Quinn, in his inaugural address Saturday to AOA’s House of Delegates, underscored the importance of continuing to focus on health care policy issues as they relate to eye health care and the profession’s place in the overall health care arena. “It has become critical for us to provide our leadership and staff with improved tools and expertise to carry out our mission,” he said.

“By bringing experts from inside and outside of the profession, we can work carefully to analyze information and evidence and then use that material to guide policy development and advance our profession and patient eye health and vision care.”

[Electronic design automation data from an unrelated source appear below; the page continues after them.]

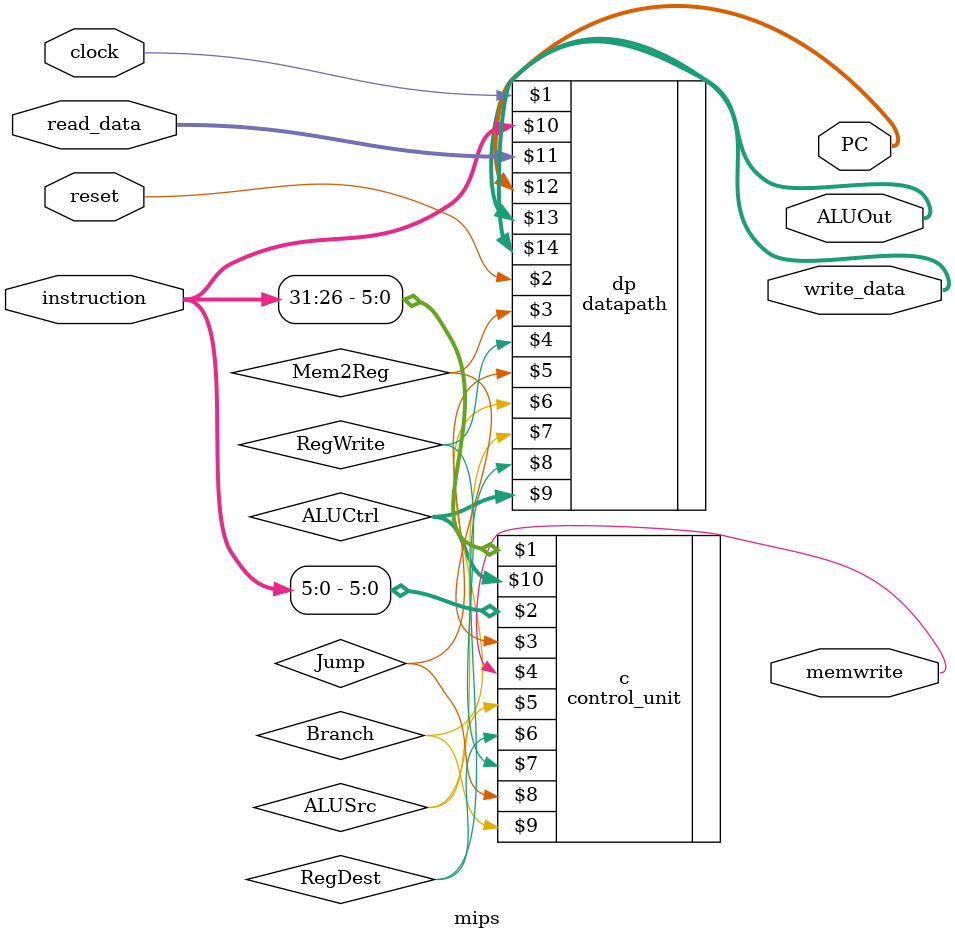
<source format=sv>
module mips(
	input logic clock, reset,
	input logic[31:0] instruction,
	input logic[31:0] read_data,   //IM
	output logic[31:0] PC,
	output logic memwrite,
	output logic[31:0] ALUOut, write_data	
    );
	 
	logic RegDest, ALUSrc, RegWrite, Mem2Reg, Jump, Branch;
	logic[2:0] ALUCtrl;
	
	control_unit c(instruction[31:26],
		 instruction[5:0],		
		 Mem2Reg,
		 memwrite,		 
		 ALUSrc,
		 RegDest, 
		 RegWrite,
		 Jump,
	     Branch,
		 ALUCtrl);


 	datapath dp(clock,
			reset, 
			Mem2Reg,
			RegWrite,
			Jump,
			Branch,
			ALUSrc,
			RegDest,
			ALUCtrl,
			instruction,
			read_data,
			PC,
			ALUOut,  //IM
			write_data);  //IM 

endmodule

</source>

HPI will be under the direction of past president Steven A. Loomis, OD, and AOA staff member, Rodney Peele as director, according to the announcement.

Quinn also noted that AOA envisions HPI “building on and supplementing the work begun by the National Commission on Vision and Health (NCVH) almost 10 years ago.

The NCVH, a national, non-partisan group of public health leaders, works to improve the nations’ visual health by helping assure access to vision care as an integrated part of public health programs at the national, state and local levels, according to AOA’s announcement.